**Problem requirements**.
Please copy the records below word for word, leaving out the pictures.

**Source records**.

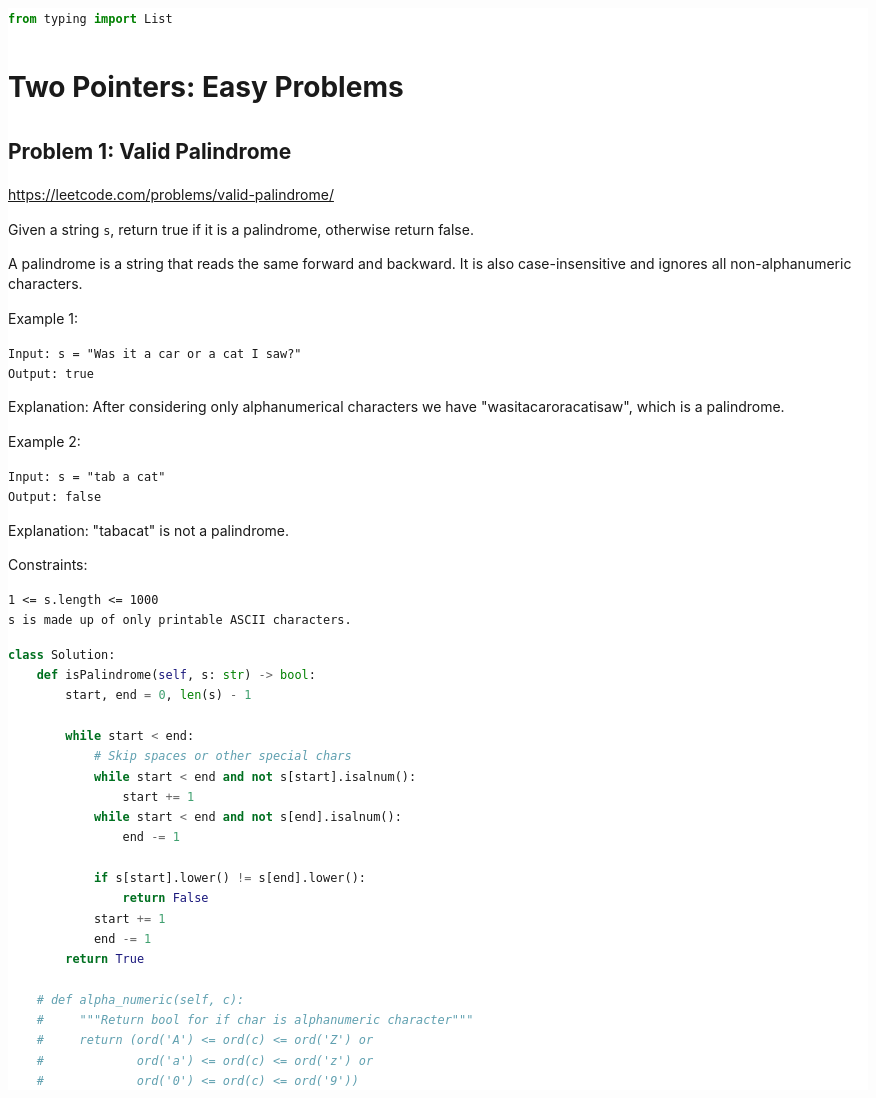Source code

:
```python
from typing import List
```

# Two Pointers: Easy Problems

## Problem 1: Valid Palindrome

https://leetcode.com/problems/valid-palindrome/

Given a string `s`, return true if it is a palindrome, otherwise return false.

A palindrome is a string that reads the same forward and backward. It is also case-insensitive and ignores all non-alphanumeric characters.

Example 1:

```
Input: s = "Was it a car or a cat I saw?"
Output: true
```

Explanation: After considering only alphanumerical characters we have "wasitacaroracatisaw", which is a palindrome.

Example 2:

```
Input: s = "tab a cat"
Output: false
```

Explanation: "tabacat" is not a palindrome.

Constraints:

```
1 <= s.length <= 1000
s is made up of only printable ASCII characters.
```


```python
class Solution:
    def isPalindrome(self, s: str) -> bool:
        start, end = 0, len(s) - 1

        while start < end:
            # Skip spaces or other special chars
            while start < end and not s[start].isalnum():
                start += 1
            while start < end and not s[end].isalnum():
                end -= 1

            if s[start].lower() != s[end].lower():
                return False
            start += 1
            end -= 1
        return True

    # def alpha_numeric(self, c):
    #     """Return bool for if char is alphanumeric character"""
    #     return (ord('A') <= ord(c) <= ord('Z') or
    #             ord('a') <= ord(c) <= ord('z') or
    #             ord('0') <= ord(c) <= ord('9'))
```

**Result of this exercise**.
Source code

:
```python
from typing import List
```

# Two Pointers: Easy Problems

## Problem 1: Valid Palindrome

https://leetcode.com/problems/valid-palindrome/

Given a string `s`, return true if it is a palindrome, otherwise return false.

A palindrome is a string that reads the same forward and backward. It is also case-insensitive and ignores all non-alphanumeric characters.

Example 1:

```
Input: s = "Was it a car or a cat I saw?"
Output: true
```

Explanation: After considering only alphanumerical characters we have "wasitacaroracatisaw", which is a palindrome.

Example 2:

```
Input: s = "tab a cat"
Output: false
```

Explanation: "tabacat" is not a palindrome.

Constraints:

```
1 <= s.length <= 1000
s is made up of only printable ASCII characters.
```


```python
class Solution:
    def isPalindrome(self, s: str) -> bool:
        start, end = 0, len(s) - 1

        while start < end:
            # Skip spaces or other special chars
            while start < end and not s[start].isalnum():
                start += 1
            while start < end and not s[end].isalnum():
                end -= 1

            if s[start].lower() != s[end].lower():
                return False
            start += 1
            end -= 1
        return True

    # def alpha_numeric(self, c):
    #     """Return bool for if char is alphanumeric character"""
    #     return (ord('A') <= ord(c) <= ord('Z') or
    #             ord('a') <= ord(c) <= ord('z') or
    #             ord('0') <= ord(c) <= ord('9'))
```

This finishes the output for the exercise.